Each round takes about 5 minutes or less. You can do them all at once or break them up into three sections and do them throughout the day whenever you need a little work break. Do what you can when you can! Keep moving and remember that little victories are actually quite huge!! Repeat 10-15 reps of each exercise (on each side, where it applies!) before moving to the next move. Have fun & happy moving!
Move #1: Sit-to-Stand
It’s as simple as it sounds. It’s basically a squat and all you do is stand up from your chair and sit back down. If you want to up the anty, you can stand up on one leg! Find the variation that works for you. The best way to do an exercise is the one you can perform correctly with no pain.
Move #2: Shoulder Taps
Essentially, this move is a modified plank. You can do it on the top back of the chair or with your hands on the seat. The wider your feet, the more stable your foundation will be. If you feel your hips wiggling, widen your feet. The key here is to brace your core by pulling your belly button in towards your spine. Here’s how ya do it: Bring one hand to the opposite shoulder. Bring that hand down then bring the other hand to the opposite shoulder. Repeat!

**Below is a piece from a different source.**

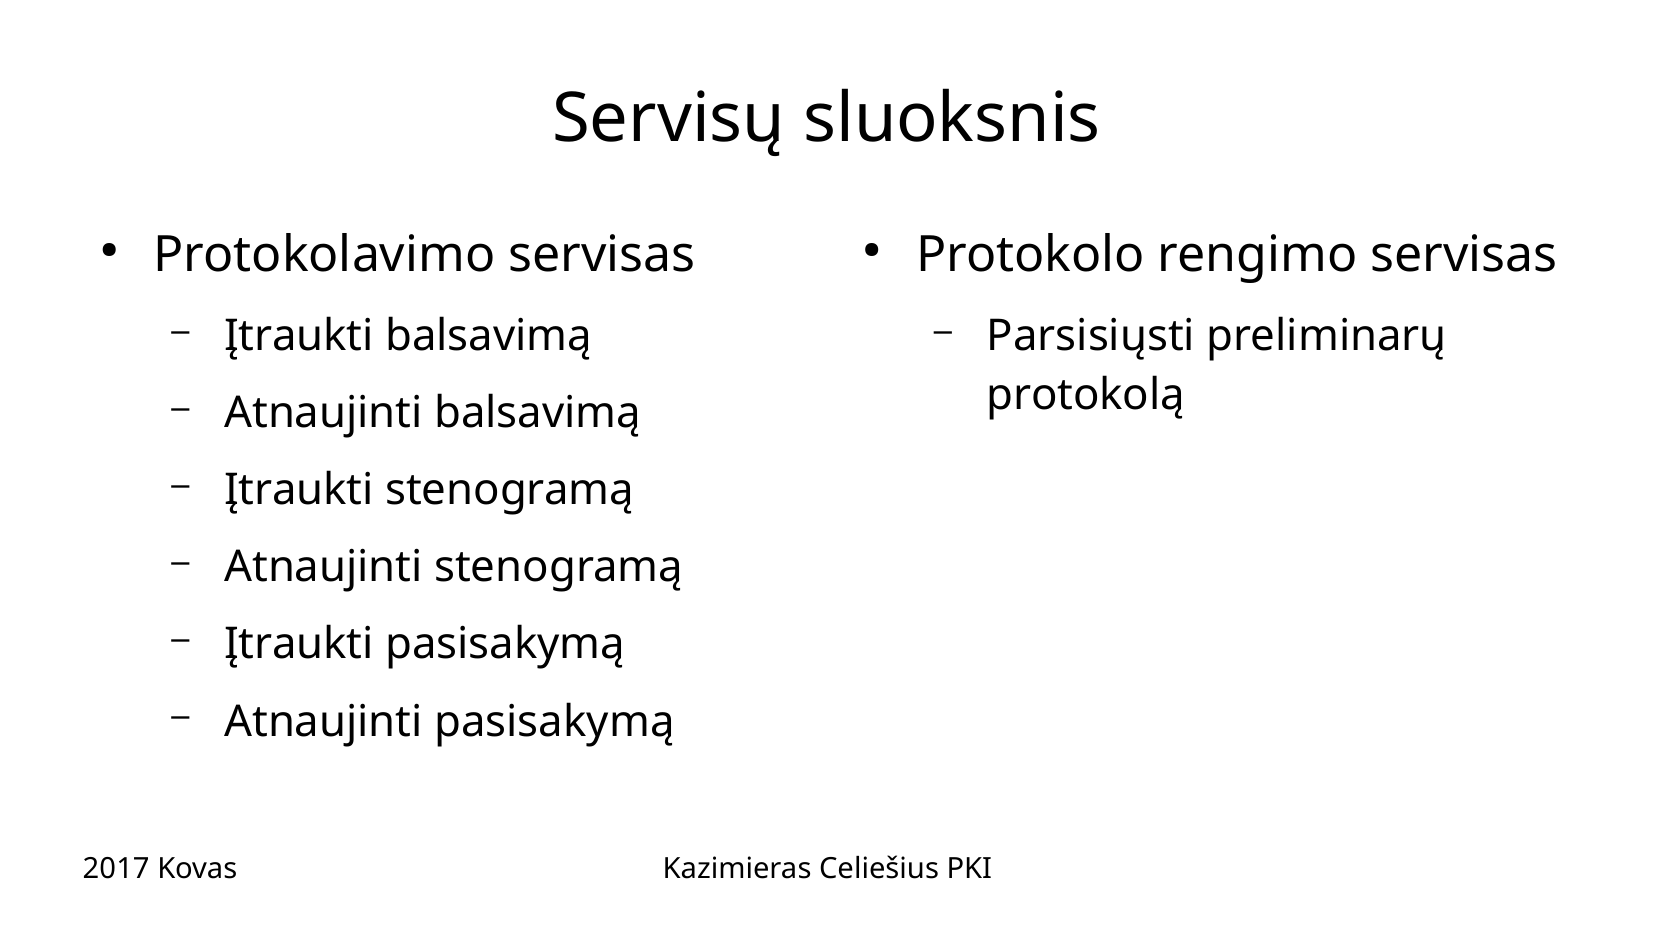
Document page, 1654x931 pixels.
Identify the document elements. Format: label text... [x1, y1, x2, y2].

title Servisų sluoksnis [82, 37, 1571, 193]
list Protokolavimo servisas Įtraukti balsavimą Atnaujinti balsavimą Įtraukti stenogramą Atnaujinti stenogramą Įtraukti pasisakymą Atnaujinti pasisakymą [82, 217, 809, 757]
list Protokolo rengimo servisas Parsisiųsti preliminarų protokolą [845, 217, 1572, 757]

Note: your shoulders should stay right over your hands & your gaze should look down towards the opposite end of the chair. This helps keep your neck in a neutral alignment (which helps to not strain your neck)!
Move #3: Curtsy Lunge
Start standing then cross your inside leg back behind the outside leg. Think of yourself bowing before the Queen of England! Hold on to the back of your chair if you need the extra balance support.

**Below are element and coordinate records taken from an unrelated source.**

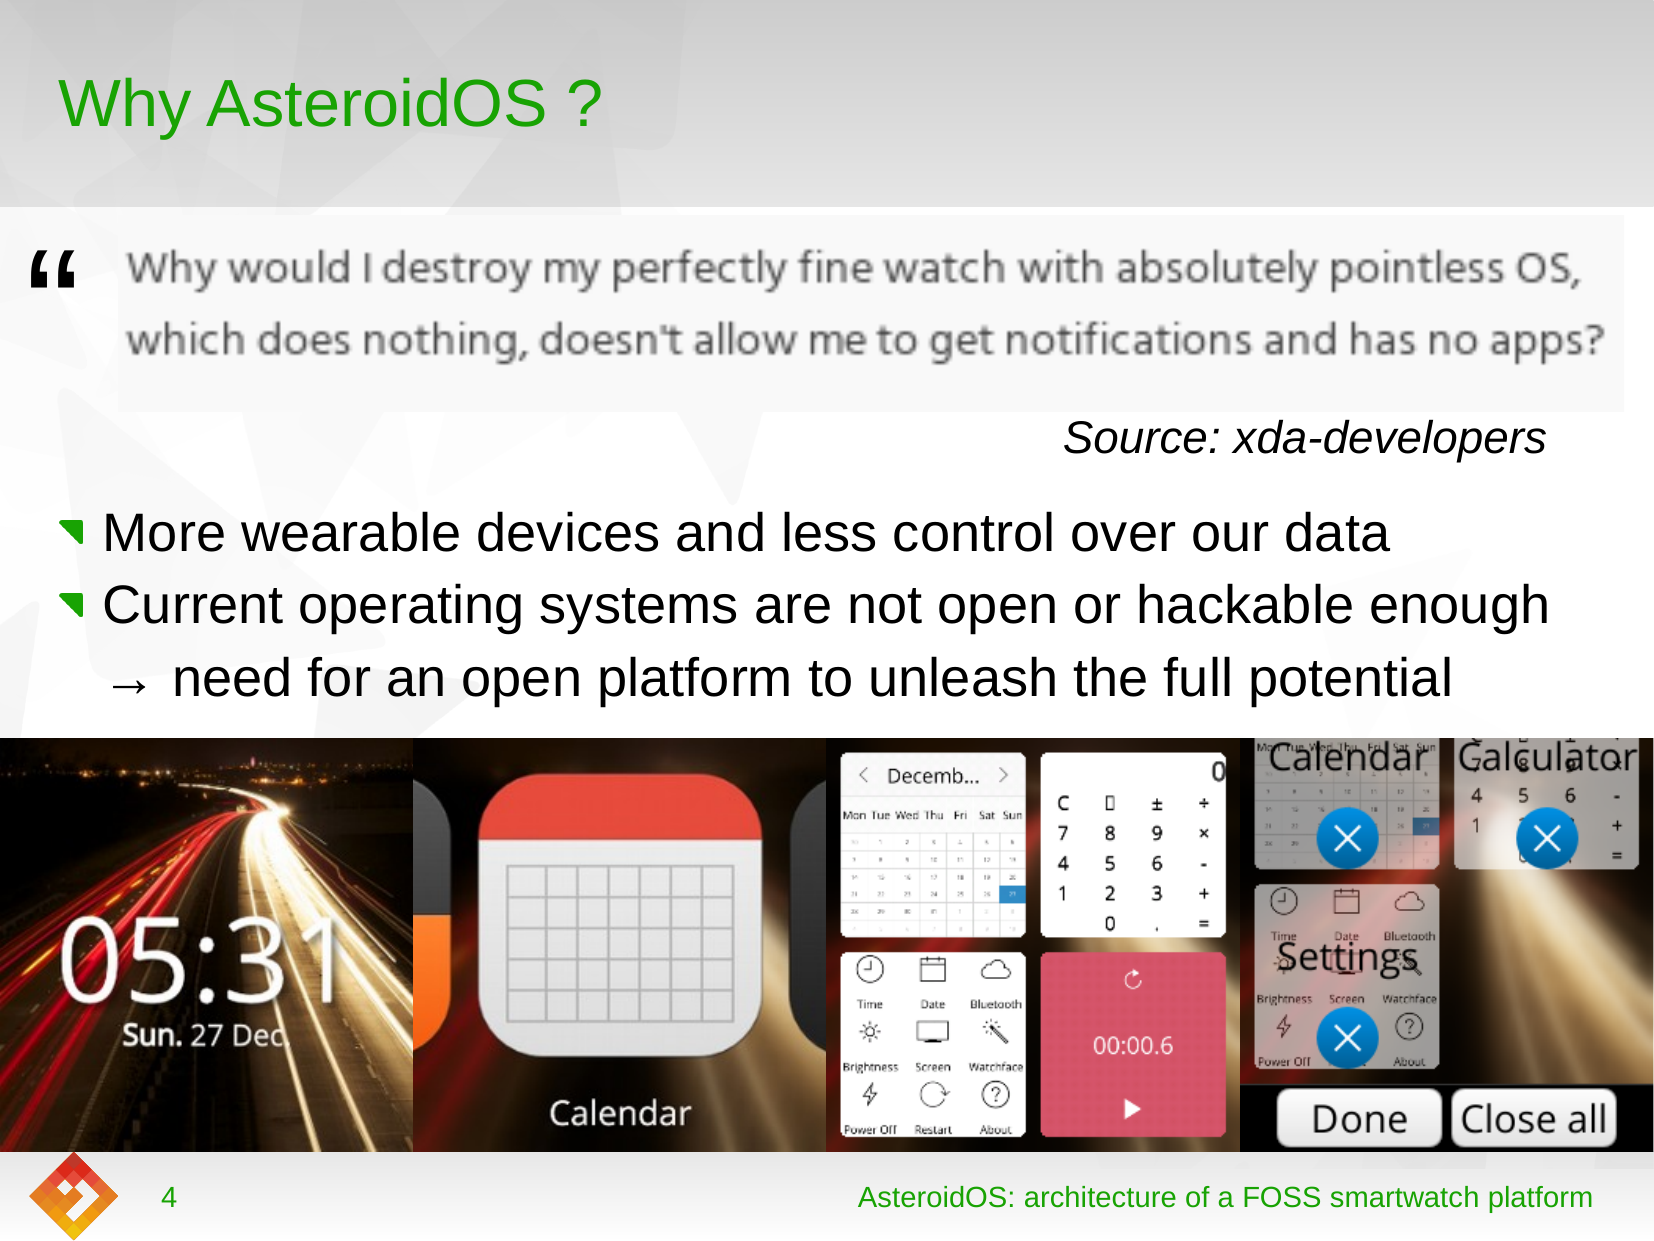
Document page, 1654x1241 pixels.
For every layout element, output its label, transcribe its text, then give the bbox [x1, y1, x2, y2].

text_box Source: xda-developers [1062, 411, 1565, 473]
picture [0, 0, 1654, 1169]
text_box “ [11, 206, 148, 408]
text_box More wearable devices and less control over our data Current operating systems are not open or hackable enough → need for an open platform to unleash the full potential [59, 501, 1625, 738]
title Why AsteroidOS ? [59, 29, 1595, 178]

Move #4: Mountain Climbers
Start in the same position as the shoulder taps. This time your knees are the things moving. Brace your core (the same way you would hold your belly tight if someone was about to punch you in the gut!) before drawing one knee in towards your chest then back out to the floor. Alternate the knees, bringing one in to the chest at a time. You can move your legs as fast (greater aerobic affect) or as slow (engages the core more) as you need.